-- Opening Marker --

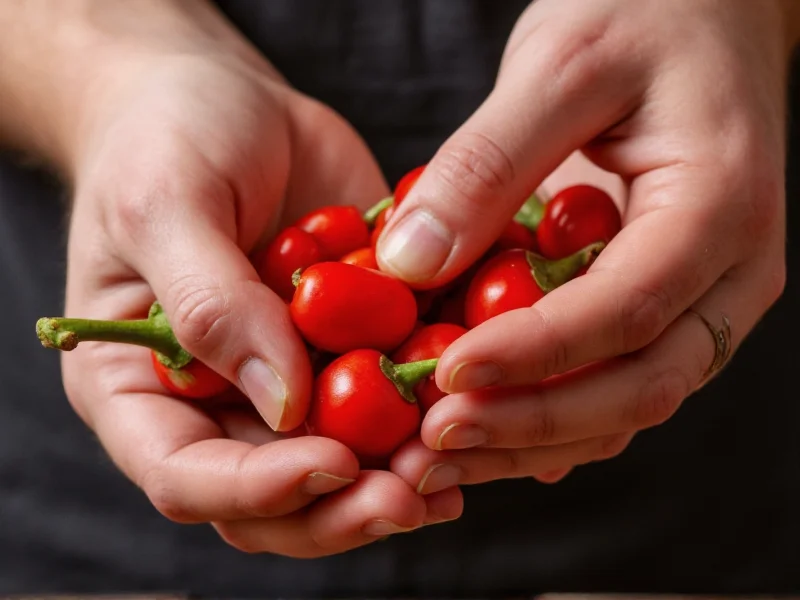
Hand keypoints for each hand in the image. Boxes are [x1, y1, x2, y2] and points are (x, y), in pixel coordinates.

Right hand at [51, 1, 459, 555]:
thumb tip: (285, 405)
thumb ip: (209, 305)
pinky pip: (394, 397)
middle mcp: (220, 402)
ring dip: (402, 474)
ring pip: (346, 464)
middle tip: (414, 491)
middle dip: (345, 504)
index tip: (332, 463)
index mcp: (142, 388)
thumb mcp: (165, 203)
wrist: (227, 101)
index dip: (257, 490)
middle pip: (276, 496)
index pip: (186, 476)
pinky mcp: (353, 346)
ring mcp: (292, 380)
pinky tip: (486, 408)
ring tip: (460, 456)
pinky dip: (438, 411)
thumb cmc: (163, 139)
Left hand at [380, 0, 787, 489]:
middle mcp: (729, 274)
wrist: (703, 10)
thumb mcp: (561, 64)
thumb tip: (412, 264)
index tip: (445, 377)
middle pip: (640, 385)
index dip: (535, 354)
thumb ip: (490, 161)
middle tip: (435, 438)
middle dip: (532, 422)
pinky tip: (484, 431)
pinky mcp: (666, 304)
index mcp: (720, 208)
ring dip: (533, 439)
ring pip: (628, 403)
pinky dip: (549, 416)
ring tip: (441, 454)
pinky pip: (614, 381)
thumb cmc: (643, 15)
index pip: (629, 309)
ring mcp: (704, 299)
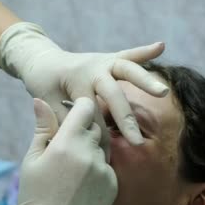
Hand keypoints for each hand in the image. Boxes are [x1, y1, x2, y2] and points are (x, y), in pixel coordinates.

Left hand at [0, 22, 168, 157]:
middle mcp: (91, 68)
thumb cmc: (43, 86)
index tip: (104, 158)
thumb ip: (63, 119)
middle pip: (112, 93)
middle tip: (136, 140)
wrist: (42, 60)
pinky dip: (145, 51)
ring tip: (162, 93)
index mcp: (75, 80)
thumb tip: (80, 143)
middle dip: (124, 119)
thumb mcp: (47, 103)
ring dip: (144, 81)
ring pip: (126, 70)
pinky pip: (129, 55)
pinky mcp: (110, 58)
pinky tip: (161, 46)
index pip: (91, 113)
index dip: (97, 136)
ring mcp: (103, 61)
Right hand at [0, 97, 117, 204]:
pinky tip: (79, 185)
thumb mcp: (32, 160)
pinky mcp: (113, 185)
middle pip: (95, 126)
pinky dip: (96, 169)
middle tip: (66, 146)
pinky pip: (106, 167)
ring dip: (90, 150)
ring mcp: (104, 170)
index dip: (79, 107)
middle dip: (82, 131)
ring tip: (70, 170)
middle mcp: (90, 153)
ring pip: (102, 147)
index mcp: (66, 142)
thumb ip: (42, 128)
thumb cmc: (34, 197)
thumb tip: (40, 101)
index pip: (85, 107)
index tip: (71, 113)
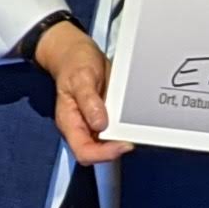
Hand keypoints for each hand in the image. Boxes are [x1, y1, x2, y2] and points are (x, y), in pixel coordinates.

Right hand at [33, 20, 129, 163]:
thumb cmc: (74, 64)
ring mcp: (93, 123)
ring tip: (138, 128)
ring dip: (124, 138)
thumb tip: (99, 124)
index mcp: (70, 122)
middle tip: (135, 136)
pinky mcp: (105, 116)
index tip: (122, 144)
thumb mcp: (81, 78)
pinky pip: (116, 128)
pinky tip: (136, 120)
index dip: (103, 154)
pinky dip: (127, 127)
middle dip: (117, 147)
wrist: (76, 53)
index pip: (84, 152)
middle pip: (99, 152)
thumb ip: (88, 100)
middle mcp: (82, 127)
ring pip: (109, 143)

-- Closing Marker --

What this task involves: Copy all lines from the data that hold the word "Right".

Exercise answer:
Right hand at [51, 1, 459, 555]:
Right hand at [0, 97, 117, 204]:
Right hand at [33, 20, 129, 163]:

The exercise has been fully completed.